What is needed.
All records are to be transcribed in full; any pictures among them are to be skipped.

── Given data

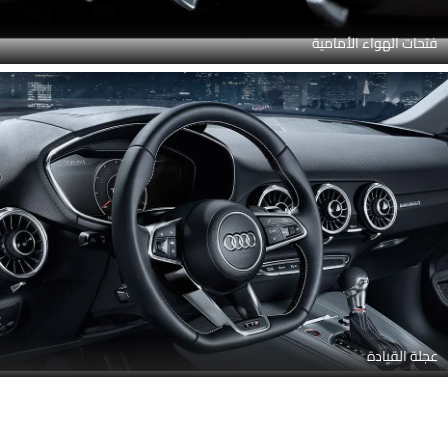
فتحات الهواء الأمامية
عجلة القيادة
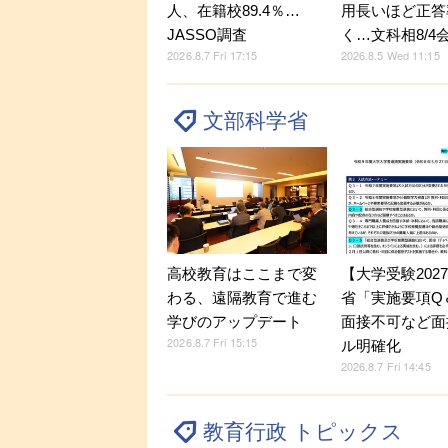
人、在籍校89.4％…
用長いほど正答
JASSO調査
く…文科相8/4
2026.8.7 Fri 17:15
2026.8.5 Wed 11:15
文部科学省
【大学受験202
高校教育はここまで変
省「実施要項Q＆
わる、遠隔教育で進む
面接不可など面
学びのアップデート
2026.8.7 Fri 15:15
ル明確化
2026.8.7 Fri 14:45
教育行政 トピックス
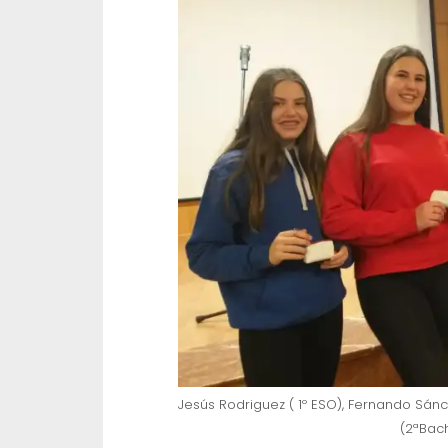
Jesús Rodriguez ( 1º ESO), Fernando Sánche
(2ªBach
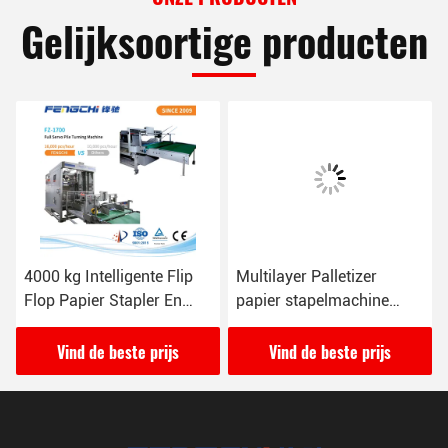
Gelijksoortige producten
video
Multilayer Palletizer
OEM High Speed Multi
papier stapelmachine
Layer Flute Pile Turner
Maximale papiergrootte W
And Stacker
1450mm X L 1450mm
16000pcs/uur
Vind de beste prijs
Vind de beste prijs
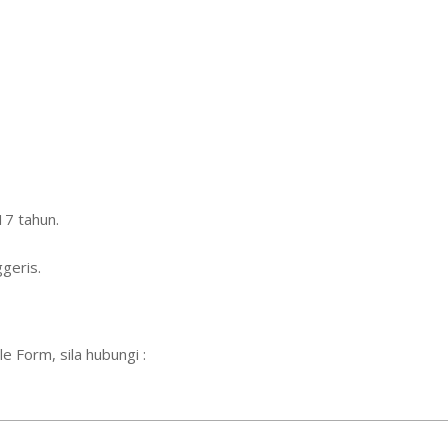
7 tahun.
geris.
 Form, sila hubungi :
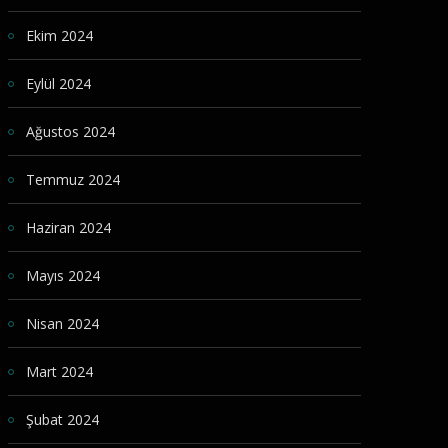
Ekim 2024
Eylül 2024
Ağustos 2024
Temmuz 2024
Haziran 2024
Mayıs 2024
Nisan 2024
Mart 2024
Şubat 2024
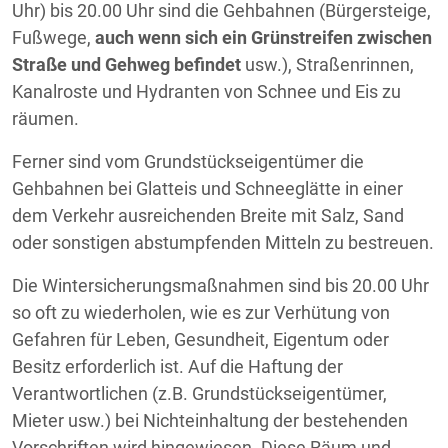
Uhr) bis 20.00 Uhr sind die Gehbahnen (Bürgersteige,
Fußwege,
auch wenn sich ein Grünstreifen zwischen
Straße und Gehweg befindet
usw.), Straßenrinnen,
Kanalroste und Hydranten von Schnee und Eis zu
räumen.
Ferner sind vom Grundstückseigentümer die
Gehbahnen bei Glatteis und Schneeglätte in einer
dem Verkehr ausreichenden Breite mit Salz, Sand
oder sonstigen abstumpfenden Mitteln zu bestreuen.
Die Wintersicherungsmaßnahmen sind bis 20.00 Uhr
so oft zu wiederholen, wie es zur Verhütung von
Gefahren für Leben, Gesundheit, Eigentum oder
Besitz erforderlich ist. Auf die Haftung der
Verantwortlichen (z.B. Grundstückseigentümer,
Mieter usw.) bei Nichteinhaltung der bestehenden
Vorschriften wird hingewiesen. Diese Räum und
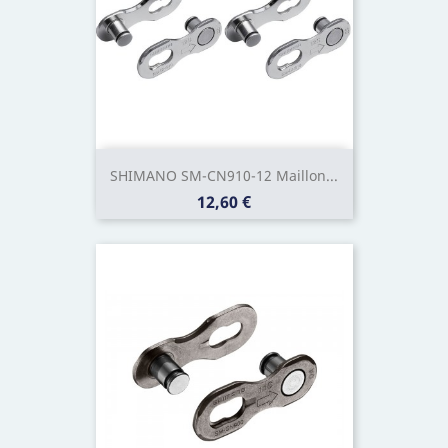
SHIMANO SM-CN910-12 Maillon...
Prix
12,60 €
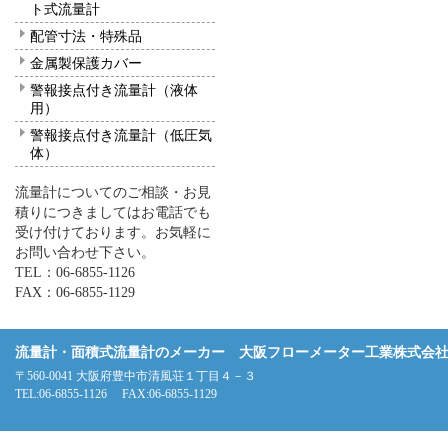
ト式流量計
配管寸法・特殊品
金属製保護カバー
警報接点付き流量計（液体
用）
警報接点付き流量計（低圧気
体）
流量計についてのご相談・お見
積りにつきましてはお電話でも
受け付けております。お気軽に
お問い合わせ下さい。
TEL：06-6855-1126
FAX：06-6855-1129
流量計・面積式流量計のメーカー 大阪フローメーター工業株式会
〒560-0041 大阪府豊中市清風荘１丁目４－３
TEL:06-6855-1126 FAX:06-6855-1129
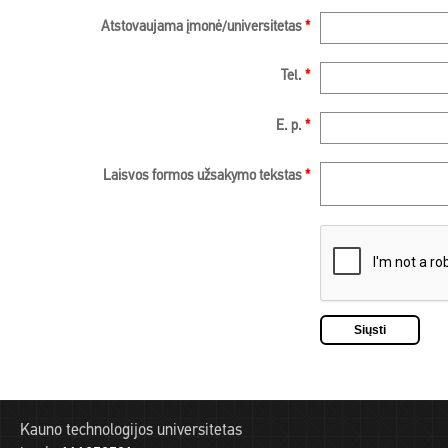
Atstovaujama įmonė/universitetas
*
Tel.
*
E. p.
*
Laisvos formos užsakymo tekstas
*
Kauno technologijos universitetas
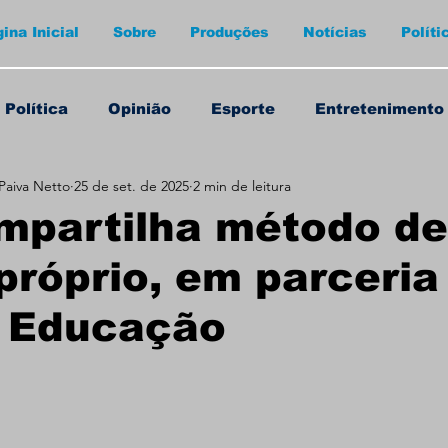
ina Inicial
Sobre
Produções
Notícias
Políti
Política
Opinião
Esporte
Entretenimento
Paiva Netto
25 de set. de 2025
2 min de leitura
mpartilha método de
próprio, em parceri
x Educação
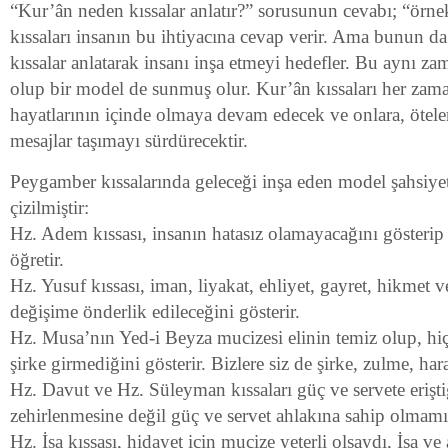
“Kur’ân neden kıssalar anlatır?” sorusunun cevabı; “örn
kıssaları insanın bu ihtiyacına cevap verir. Ama bunun d
kıssalar anlatarak insanı inşa etmeyi hedefler. Bu aynı z
olup bir model de sunmuş olur. Kur’ân kıssaları her zam
hayatlarının içinde olmaya devam edecek ve onlara, ötele
mesajlar taşımayı sürdürecektir.
Peygamber kıssalarında geleceği inşa eden model şahsiyetl
çizilmiştir:
Hz. Adem kıssası, insanın hatasız olamayacağını gösterip
öğretir.
Hz. Yusuf kıssası, iman, liyakat, ehliyet, gayret, hikmet v
değişime önderlik edileceğini gösterir.
Hz. Musa’nın Yed-i Beyza mucizesi elinin temiz olup, hi
şirke girmediğini gösterir. Bizlere siz de şirke, zulme, ha
Hz. Davut ve Hz. Süleyman kıssaları güç ve servete erişt
zehirlenmesine değil güç ve servet ahlakına sahip olmamız
Hz. İsa kıssası, hidayet için mucize yeterli olsaydı, İsa ve 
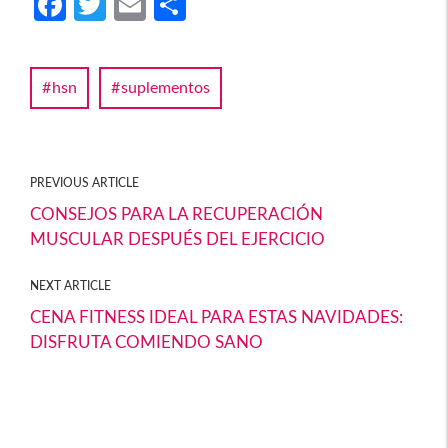
Fa
T
E
C
ce
w
m
o
b
itt
ail
m
hsn
suplementos
o
er
p
o
ar
k
tir
PREVIOUS ARTICLE
CONSEJOS PARA LA RECUPERACIÓN
MUSCULAR DESPUÉS DEL EJERCICIO
NEXT ARTICLE
CENA FITNESS IDEAL PARA ESTAS NAVIDADES:
DISFRUTA COMIENDO SANO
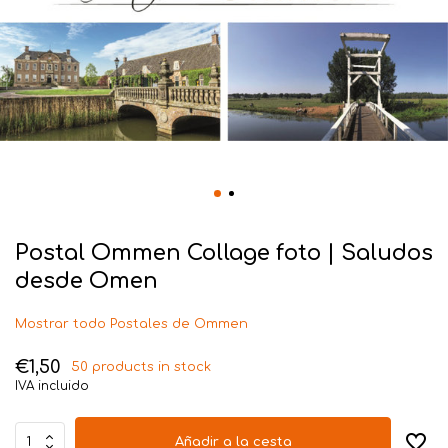
Postal Ommen Collage foto | Saludos
desde Omen
Mostrar todo Postales de Ommen
€1,50
50 products in stock
IVA incluido
Añadir a la cesta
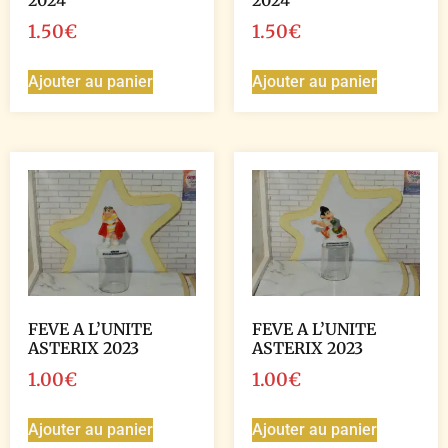
2024
2024
1.50
€
1.50
€
Ajouter au panier
Ajouter au panier
FEVE A L’UNITE
FEVE A L’UNITE
ASTERIX 2023
ASTERIX 2023
1.00
€
1.00
€
Ajouter au panier
Ajouter au panier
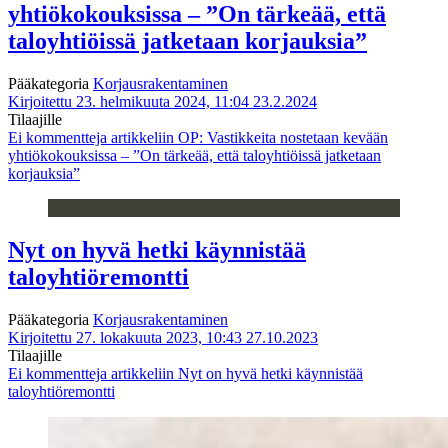
yhtiökokouksissa – ”On tärkeää, että
taloyhtiöissä jatketaan korjauksia”
Pääkategoria
Korjausrakentaminen
Kirjoitettu 23. helmikuuta 2024, 11:04
23.2.2024
Tilaajille
Ei kommentteja
artikkeliin OP: Vastikkeita nostetaan kevään
yhtiökokouksissa – ”On tärkeää, että taloyhtiöissä jatketaan
korjauksia”
Nyt on hyvä hetki käynnistää
taloyhtiöremontti
Pääkategoria
Korjausrakentaminen
Kirjoitettu 27. lokakuuta 2023, 10:43
27.10.2023
Tilaajille
Ei kommentteja
artikkeliin Nyt on hyvä hetki käynnistää
taloyhtiöremontti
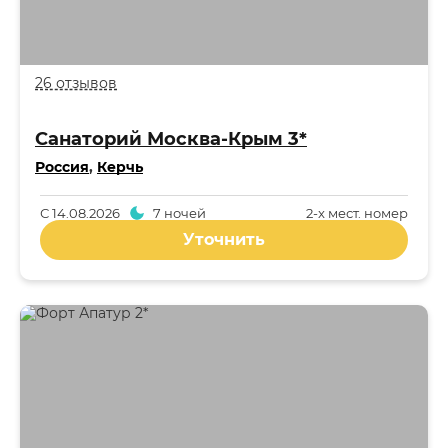
26 отзывов
Санаторий Москва-Крым 3*
Россия
,
Керчь
С
14.08.2026
7 ночей
2-x мест. номер
Уточнить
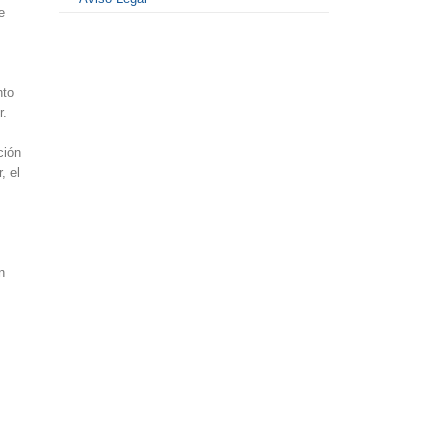
e
nto
r.
ción
, el
n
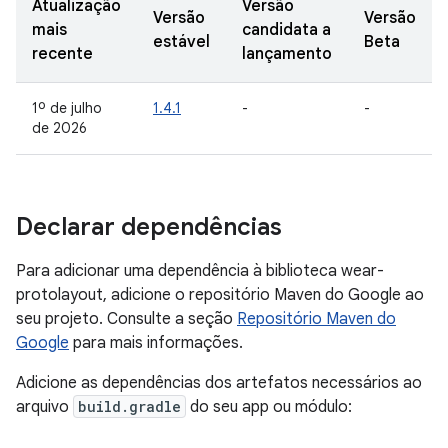
Atualização
Versão
Versão
Versão
mais
candidata a
estável
Beta
recente
lançamento
1º de julho
1.4.1
-
-
de 2026
Declarar dependências
Para adicionar uma dependência à biblioteca wear-
protolayout, adicione o repositório Maven do Google ao
seu projeto. Consulte a seção
Repositório Maven do
Google
para mais informações.
Adicione as dependências dos artefatos necessários ao
arquivo
build.gradle
do seu app ou módulo:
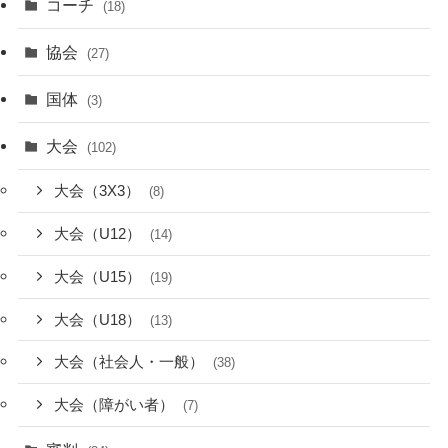
コーチ
(18)
協会
(27)
国体
(3)
大会
(102)
大会（3X3）
(8)
大会（U12）
(14)
大会（U15）
(19)
大会（U18）
(13)
大会（社会人・一般）
(38)
大会（障がい者）
(7)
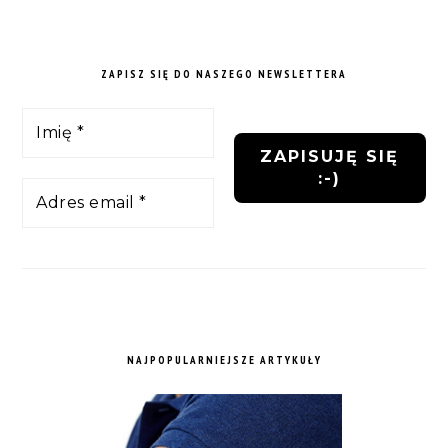
ZAPISZ SIĘ DO NASZEGO NEWSLETTERA
NAJPOPULARNIEJSZE ARTYKUŁY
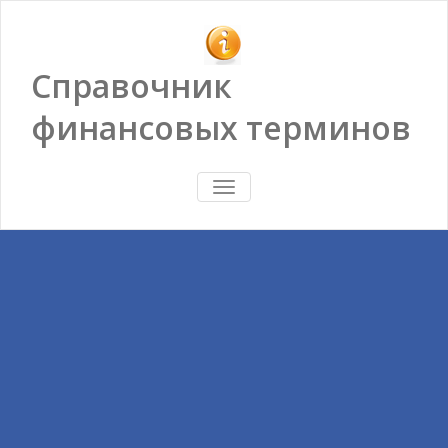
Справочник
финансовых терминов
ПОКАЗАТЬ/
СКРЫТЬ
НАВИГАЦИЮ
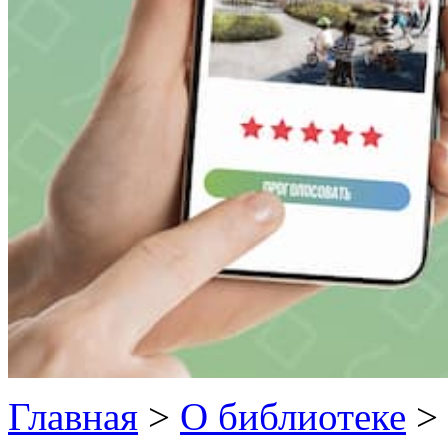
Главная
>
О библиотеке
>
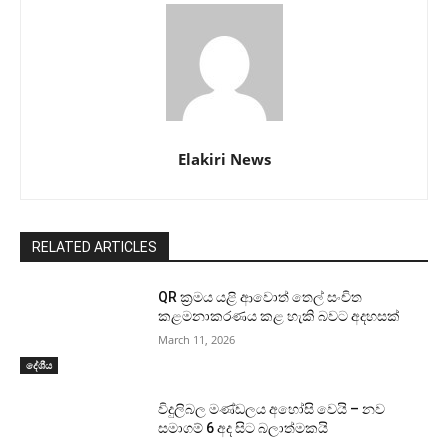
Elakiri News
RELATED ARTICLES
QR ක්‍රමය යළි ආවොත් තෙල් සංචිත
කළමනාකරණය කළ හැකි බවට අදහසක්
March 11, 2026
දේශීය
විදුලිබල මණ්ඩලය අහෝසි වෙයි – නව
සමාගම් 6 අද සිට බලාත්මකයි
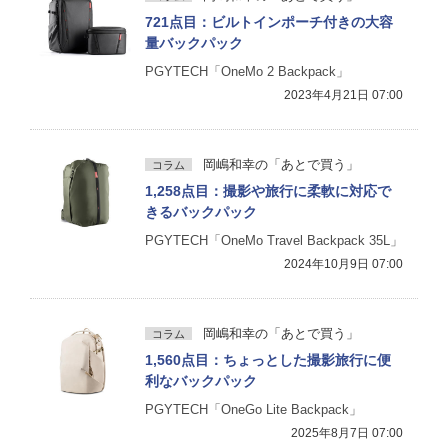
721点目：ビルトインポーチ付きの大容
量バックパック
PGYTECH「OneMo 2 Backpack」
2023年4月21日 07:00
岡嶋和幸の「あとで買う」
コラム
1,258点目：撮影や旅行に柔軟に対応で
きるバックパック
PGYTECH「OneMo Travel Backpack 35L」
2024年10月9日 07:00
岡嶋和幸の「あとで買う」
コラム
1,560点目：ちょっとした撮影旅行に便
利なバックパック
PGYTECH「OneGo Lite Backpack」
2025年8月7日 07:00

────

Reply.
فتحات الهواء الأمامية
عجلة القيادة
人、在籍校89.4％…
用長いほど正答
JASSO調査
く…文科相8/4
2026.8.7 Fri 17:15
2026.8.5 Wed 11:15
文部科学省
【大学受験202
高校教育はここまで変
省「実施要項Q＆
わる、遠隔教育で進む
面接不可など面
学びのアップデート
2026.8.7 Fri 15:15
ル明確化
2026.8.7 Fri 14:45
教育行政 トピックス
Jesús Rodriguez ( 1º ESO), Fernando Sánche
(2ªBach
Gelijksoortige producten
video
Multilayer Palletizer
OEM High Speed Multi
papier stapelmachine
Layer Flute Pile Turner
Maximale papiergrootte W
And Stacker
1450mm X L 1450mm
16000pcs/uur
Vind de beste prijs
Vind de beste prijs
7 tahun.
geris.
 Form, sila hubungi :
Ekim 2024
Eylül 2024
Ağustos 2024
Temmuz 2024
Haziran 2024
Mayıs 2024
Nisan 2024
Mart 2024
Şubat 2024
Uhr) bis 20.00 Uhr sind die Gehbahnen (Bürgersteige,
Fußwege,
auch wenn sich ein Grünstreifen zwischen
Straße und Gehweg befindet
usw.), Straßenrinnen,
Kanalroste und Hydranten von Schnee und Eis zu
räumen.
Ferner sind vom Grundstückseigentümer die
Gehbahnen bei Glatteis und Schneeglätte in einer
dem Verkehr ausreichenden Breite mit Salz, Sand
oder sonstigen abstumpfenden Mitteln zu bestreuen.
Die Wintersicherungsmaßnahmen sind bis 20.00 Uhr
so oft zu wiederholen, wie es zur Verhütung von
Gefahren für Leben, Gesundheit, Eigentum oder
Besitz erforderlich ist. Auf die Haftung der
Verantwortlichen (z.B. Grundstückseigentümer,
Mieter usw.) bei Nichteinhaltung der bestehenden
Vorschriften wird hingewiesen. Diese Räum und
SHIMANO SM-CN910-12 Maillon...
Prix
12,60 €
ト式流量計
配管寸法・特殊品
金属製保護カバー
警報接点付き流量計（液体
用）
警報接点付き流量計（低圧気
体）
流量計についてのご相談・お見
積りにつきましてはお電話でも
受け付けております。お気軽に
お問い合わせ下さい。
TEL：06-6855-1126
FAX：06-6855-1129
流量計・面積式流量計のメーカー 大阪フローメーター工業株式会
〒560-0041 大阪府豊中市清風荘１丁目４－３
TEL:06-6855-1126 FAX:06-6855-1129
Atstovaujama įmonė/universitetas
*
Tel.
*
E. p.
*
Laisvos formos užsakymo tekstas
*
Kauno technologijos universitetas
ina Inicial
Sobre
Produções
Notícias
Políti
Política
Opinião
Esporte
Entretenimento
Paiva Netto
25 de set. de 2025
2 min de leitura
mpartilha método de
próprio, em parceri
x Educação
“Kur’ân neden kıssalar anlatır?” sorusunun cevabı; “örn
kıssaları insanın bu ihtiyacına cevap verir. Ama bunun d
kıssalar anlatarak insanı inşa etmeyi hedefler. Bu aynı z
olup bir model de sunmuş olur. Kur’ân kıssaları her zam
hayatlarının içinde olmaya devam edecek ve onlara, ötele
mesajlar taşımayı sürdürecektir.
Peygamber kıssalarında geleceği inşa eden model şahsiyetl
çizilmiştir:
Hz. Adem kıssası, insanın hatasız olamayacağını gösterip
öğretir.
Hz. Yusuf kıssası, iman, liyakat, ehliyet, gayret, hikmet v
değişime önderlik edileceğini gösterir.
Hz. Musa’nın Yed-i Beyza mucizesi elinin temiz olup, hi
şirke girmediğini gösterir. Bizlere siz de şirke, zulme, ha
Hz. Davut ve Hz. Süleyman kıssaları güç ve servete erişt
zehirlenmesine değil güç ve servet ahlakına sahip olmamız
Hz. İsa kıssası, hidayet için mucize yeterli olsaydı, İsa ve 
Fa
T
E
C
ce
w
m
o
b
itt
ail
m
hsn
suplementos
o
er
p
o
ar
k
tir
PREVIOUS ARTICLE
CONSEJOS PARA LA RECUPERACIÓN
MUSCULAR DESPUÉS DEL EJERCICIO
NEXT ARTICLE
CENA FITNESS IDEAL PARA ESTAS NAVIDADES:
DISFRUTA COMIENDO SANO
Postal Ommen Collage foto | Saludos
desde Omen
Mostrar todo Postales de Ommen
€1,50
50 products in stock
IVA incluido
Añadir a la cesta
2024
2024
1.50
€
1.50
€
Ajouter au panier
Ajouter au panier
FEVE A L’UNITE
FEVE A L’UNITE
ASTERIX 2023
ASTERIX 2023
1.00
€
1.00
€
Ajouter au panier
Ajouter au panier
yhtiökokouksissa – ”On tärkeää, että
taloyhtiöissä jatketaan korjauksia”
Pääkategoria
Korjausrakentaminen
Kirjoitettu 23. helmikuuta 2024, 11:04
23.2.2024
Tilaajille
Ei kommentteja
artikkeliin OP: Vastikkeita nostetaan kevään
yhtiökokouksissa – ”On tärkeää, että taloyhtiöissä jatketaan
korjauksia”
Nyt on hyvä hetki käynnistää
taloyhtiöremontti
Pääkategoria
Korjausrakentaminen
Kirjoitettu 27. lokakuuta 2023, 10:43
27.10.2023
Tilaajille
Ei kommentteja
artikkeliin Nyt on hyvä hetki käynnistää
taloyhtiöremontti
26 отзывов
Санаторий Москва-Крым 3*
Россия
,
Керчь
С
14.08.2026
7 ночей
2-x мест. номер
Уточнить
e
nto
r.
ción
, el
n
Atualização
Versão
Versão
Versão
mais
candidata a
estável
Beta
recente
lançamento
1º de julho
1.4.1
-
-
de 2026
Declarar dependências
Para adicionar uma dependência à biblioteca wear-
protolayout, adicione o repositório Maven do Google ao
seu projeto. Consulte a seção
Repositório Maven do
Google
para mais informações.
Adicione as dependências dos artefatos necessários ao
arquivo
build.gradle
do seu app ou módulo:
コーチ
(18)
協会
(27)
国体
(3)
大会
(102)
大会（3X3）
(8)
大会（U12）
(14)
大会（U15）
(19)
大会（U18）
(13)
大会（社会人・一般）
(38)
大会（障がい者）
(7)
ZAPISZ SIĘ DO NASZEGO NEWSLETTERA
NAJPOPULARNIEJSZE ARTYKUŁY
Справочник
финансовых терминов
ПОКАЗАТЬ/
СКРЫТЬ
НАВИГАЦИЮ
Главная
>
О библиотеке
>
Elakiri News
RELATED ARTICLES
QR ක්‍රමය යළි ආවොත් තෙල් සංචිත
කළමනාකරණය කළ හැකි බවට අදහසක්
March 11, 2026
දේශීය
විදුලිබල මණ්ඩලය අහෝසි වෙයි – නව
සමාගම් 6 අද සිට බලාත්මකයි
721点目：ビルトインポーチ付きの大容
量バックパック
PGYTECH「OneMo 2 Backpack」
2023年4月21日 07:00
岡嶋和幸の「あとで買う」
コラム
1,258点目：撮影や旅行に柔軟に対応で
きるバックパック
PGYTECH「OneMo Travel Backpack 35L」
2024年10月9日 07:00
岡嶋和幸の「あとで買う」
コラム
1,560点目：ちょっとした撮影旅行に便
利なバックパック
PGYTECH「OneGo Lite Backpack」
2025年8月7日 07:00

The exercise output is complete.